── DATA RECORDS ──

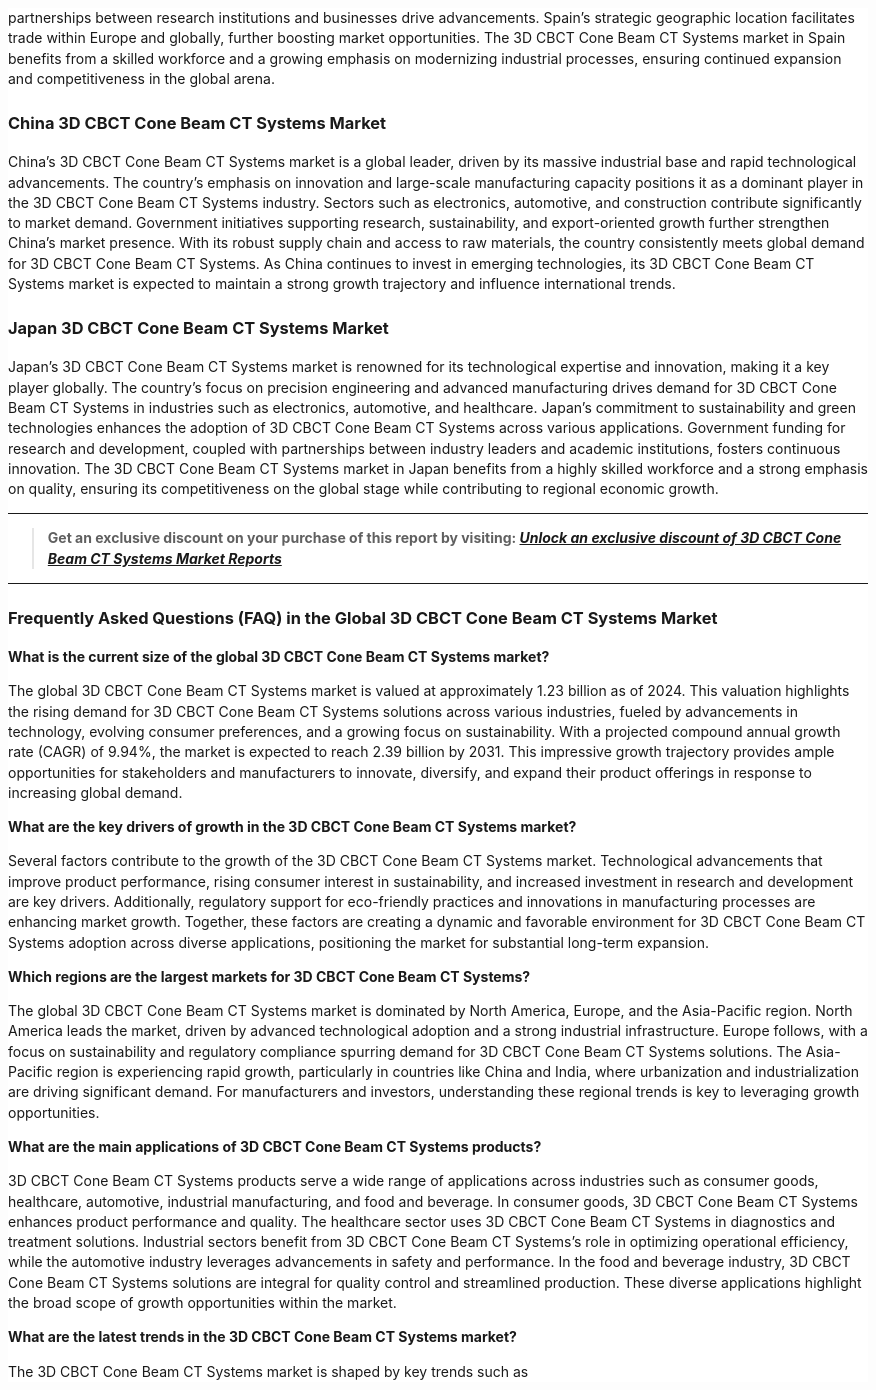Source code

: partnerships between research institutions and businesses drive advancements. Spain&rsquo;s strategic geographic location facilitates trade within Europe and globally, further boosting market opportunities. The 3D CBCT Cone Beam CT Systems market in Spain benefits from a skilled workforce and a growing emphasis on modernizing industrial processes, ensuring continued expansion and competitiveness in the global arena.</p><h3>China 3D CBCT Cone Beam CT Systems Market</h3><p>China&rsquo;s 3D CBCT Cone Beam CT Systems market is a global leader, driven by its massive industrial base and rapid technological advancements. The country&rsquo;s emphasis on innovation and large-scale manufacturing capacity positions it as a dominant player in the 3D CBCT Cone Beam CT Systems industry. Sectors such as electronics, automotive, and construction contribute significantly to market demand. Government initiatives supporting research, sustainability, and export-oriented growth further strengthen China&rsquo;s market presence. With its robust supply chain and access to raw materials, the country consistently meets global demand for 3D CBCT Cone Beam CT Systems. As China continues to invest in emerging technologies, its 3D CBCT Cone Beam CT Systems market is expected to maintain a strong growth trajectory and influence international trends.</p><h3>Japan 3D CBCT Cone Beam CT Systems Market</h3><p>Japan&rsquo;s 3D CBCT Cone Beam CT Systems market is renowned for its technological expertise and innovation, making it a key player globally. The country&rsquo;s focus on precision engineering and advanced manufacturing drives demand for 3D CBCT Cone Beam CT Systems in industries such as electronics, automotive, and healthcare. Japan&rsquo;s commitment to sustainability and green technologies enhances the adoption of 3D CBCT Cone Beam CT Systems across various applications. Government funding for research and development, coupled with partnerships between industry leaders and academic institutions, fosters continuous innovation. The 3D CBCT Cone Beam CT Systems market in Japan benefits from a highly skilled workforce and a strong emphasis on quality, ensuring its competitiveness on the global stage while contributing to regional economic growth.</p><hr /><blockquote><p><strong>Get an exclusive discount on your purchase of this report by visiting: <em><a href="://marketresearchpulse.com/ask-for-discount/79883?utm_source=Github&amp;utm_medium=052">Unlock an exclusive discount of 3D CBCT Cone Beam CT Systems Market Reports</a></em>&nbsp;</strong></p></blockquote><hr /><h3>Frequently Asked Questions (FAQ) in the Global 3D CBCT Cone Beam CT Systems Market</h3><p><strong>What is the current size of the global 3D CBCT Cone Beam CT Systems market?</strong></p><p>The global 3D CBCT Cone Beam CT Systems market is valued at approximately 1.23 billion as of 2024. This valuation highlights the rising demand for 3D CBCT Cone Beam CT Systems solutions across various industries, fueled by advancements in technology, evolving consumer preferences, and a growing focus on sustainability. With a projected compound annual growth rate (CAGR) of 9.94%, the market is expected to reach 2.39 billion by 2031. This impressive growth trajectory provides ample opportunities for stakeholders and manufacturers to innovate, diversify, and expand their product offerings in response to increasing global demand.</p><p><strong>What are the key drivers of growth in the 3D CBCT Cone Beam CT Systems market?</strong></p><p>Several factors contribute to the growth of the 3D CBCT Cone Beam CT Systems market. Technological advancements that improve product performance, rising consumer interest in sustainability, and increased investment in research and development are key drivers. Additionally, regulatory support for eco-friendly practices and innovations in manufacturing processes are enhancing market growth. Together, these factors are creating a dynamic and favorable environment for 3D CBCT Cone Beam CT Systems adoption across diverse applications, positioning the market for substantial long-term expansion.</p><p><strong>Which regions are the largest markets for 3D CBCT Cone Beam CT Systems?</strong></p><p>The global 3D CBCT Cone Beam CT Systems market is dominated by North America, Europe, and the Asia-Pacific region. North America leads the market, driven by advanced technological adoption and a strong industrial infrastructure. Europe follows, with a focus on sustainability and regulatory compliance spurring demand for 3D CBCT Cone Beam CT Systems solutions. The Asia-Pacific region is experiencing rapid growth, particularly in countries like China and India, where urbanization and industrialization are driving significant demand. For manufacturers and investors, understanding these regional trends is key to leveraging growth opportunities.</p><p><strong>What are the main applications of 3D CBCT Cone Beam CT Systems products?</strong></p><p>3D CBCT Cone Beam CT Systems products serve a wide range of applications across industries such as consumer goods, healthcare, automotive, industrial manufacturing, and food and beverage. In consumer goods, 3D CBCT Cone Beam CT Systems enhances product performance and quality. The healthcare sector uses 3D CBCT Cone Beam CT Systems in diagnostics and treatment solutions. Industrial sectors benefit from 3D CBCT Cone Beam CT Systems&rsquo;s role in optimizing operational efficiency, while the automotive industry leverages advancements in safety and performance. In the food and beverage industry, 3D CBCT Cone Beam CT Systems solutions are integral for quality control and streamlined production. These diverse applications highlight the broad scope of growth opportunities within the market.</p><p><strong>What are the latest trends in the 3D CBCT Cone Beam CT Systems market?</strong></p><p>The 3D CBCT Cone Beam CT Systems market is shaped by key trends such as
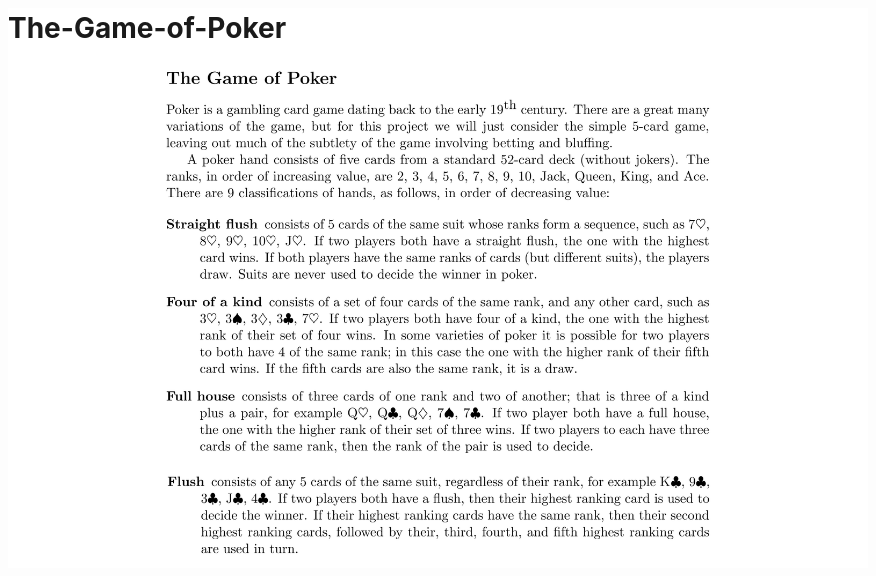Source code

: The-Game-of-Poker
=======================================
<p align="center"><img src="https://github.com/kobespirit/The-Game-of-Poker/blob/master/Sample%20Pics/1.png" width="550"/></p>

<p align="center"><img src="https://github.com/kobespirit/The-Game-of-Poker/blob/master/Sample%20Pics/2.png" width="550"/></p>
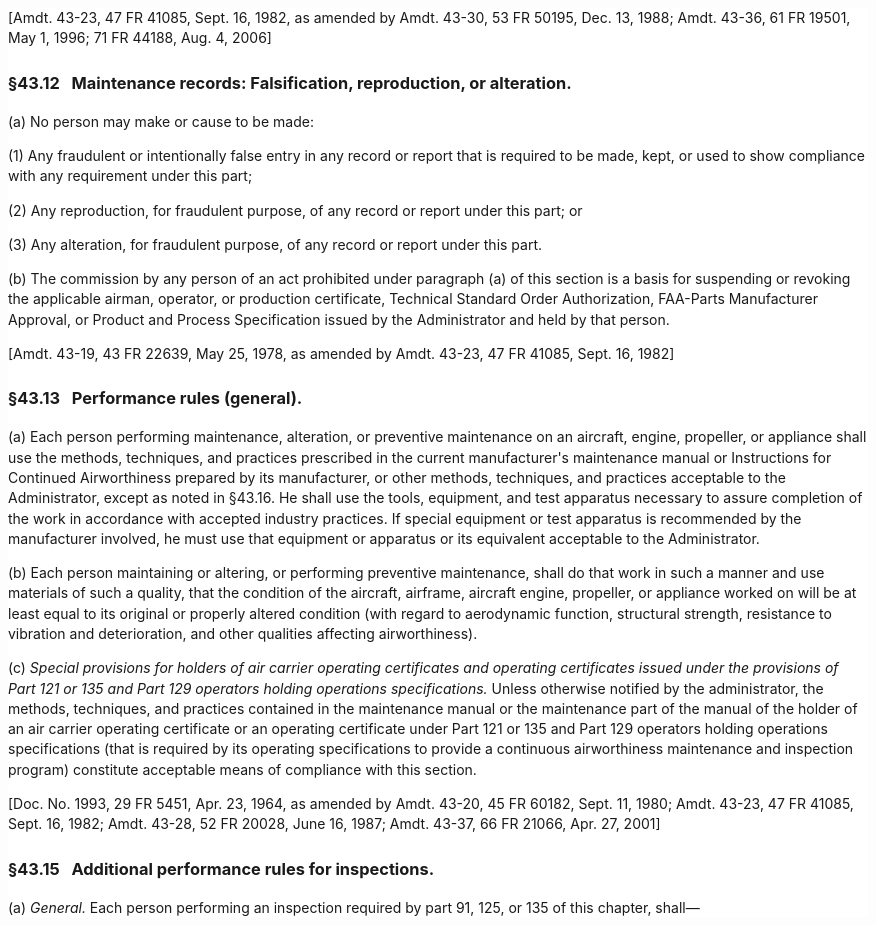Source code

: \[Amdt. 43-23, 47 FR 41085, Sept. 16, 1982, as amended by Amdt. 43-30, 53 FR 50195, Dec. 13, 1988; Amdt. 43-36, 61 FR 19501, May 1, 1996; 71 FR 44188, Aug. 4, 2006\]

### §43.12   Maintenance records: Falsification, reproduction, or alteration.

\(a\) No person may make or cause to be made:

\(1\) Any fraudulent or intentionally false entry in any record or report that is required to be made, kept, or used to show compliance with any requirement under this part;

\(2\) Any reproduction, for fraudulent purpose, of any record or report under this part; or

\(3\) Any alteration, for fraudulent purpose, of any record or report under this part.

\(b\) The commission by any person of an act prohibited under paragraph (a) of this section is a basis for suspending or revoking the applicable airman, operator, or production certificate, Technical Standard Order Authorization, FAA-Parts Manufacturer Approval, or Product and Process Specification issued by the Administrator and held by that person.

\[Amdt. 43-19, 43 FR 22639, May 25, 1978, as amended by Amdt. 43-23, 47 FR 41085, Sept. 16, 1982\]

### §43.13   Performance rules (general).

\(a\) Each person performing maintenance, alteration, or preventive maintenance on an aircraft, engine, propeller, or appliance shall use the methods, techniques, and practices prescribed in the current manufacturer's maintenance manual or Instructions for Continued Airworthiness prepared by its manufacturer, or other methods, techniques, and practices acceptable to the Administrator, except as noted in §43.16. He shall use the tools, equipment, and test apparatus necessary to assure completion of the work in accordance with accepted industry practices. If special equipment or test apparatus is recommended by the manufacturer involved, he must use that equipment or apparatus or its equivalent acceptable to the Administrator.

\(b\) Each person maintaining or altering, or performing preventive maintenance, shall do that work in such a manner and use materials of such a quality, that the condition of the aircraft, airframe, aircraft engine, propeller, or appliance worked on will be at least equal to its original or properly altered condition (with regard to aerodynamic function, structural strength, resistance to vibration and deterioration, and other qualities affecting airworthiness).

\(c\) *Special provisions for holders of air carrier operating certificates and operating certificates issued under the provisions of Part 121 or 135 and Part 129 operators holding operations specifications.* Unless otherwise notified by the administrator, the methods, techniques, and practices contained in the maintenance manual or the maintenance part of the manual of the holder of an air carrier operating certificate or an operating certificate under Part 121 or 135 and Part 129 operators holding operations specifications (that is required by its operating specifications to provide a continuous airworthiness maintenance and inspection program) constitute acceptable means of compliance with this section.

\[Doc. No. 1993, 29 FR 5451, Apr. 23, 1964, as amended by Amdt. 43-20, 45 FR 60182, Sept. 11, 1980; Amdt. 43-23, 47 FR 41085, Sept. 16, 1982; Amdt. 43-28, 52 FR 20028, June 16, 1987; Amdt. 43-37, 66 FR 21066, Apr. 27, 2001\]

### §43.15   Additional performance rules for inspections.

\(a\) *General.* Each person performing an inspection required by part 91, 125, or 135 of this chapter, shall—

───

▸ WORK REQUEST
Retype the line containing "### §43.15   Additional performance" and each line after it through the end of the listing, exactly, leaving out everything else.

▸ RESPONSE TO THIS TASK
### §43.15   Additional performance rules for inspections.

\(a\) *General.* Each person performing an inspection required by part 91, 125, or 135 of this chapter, shall—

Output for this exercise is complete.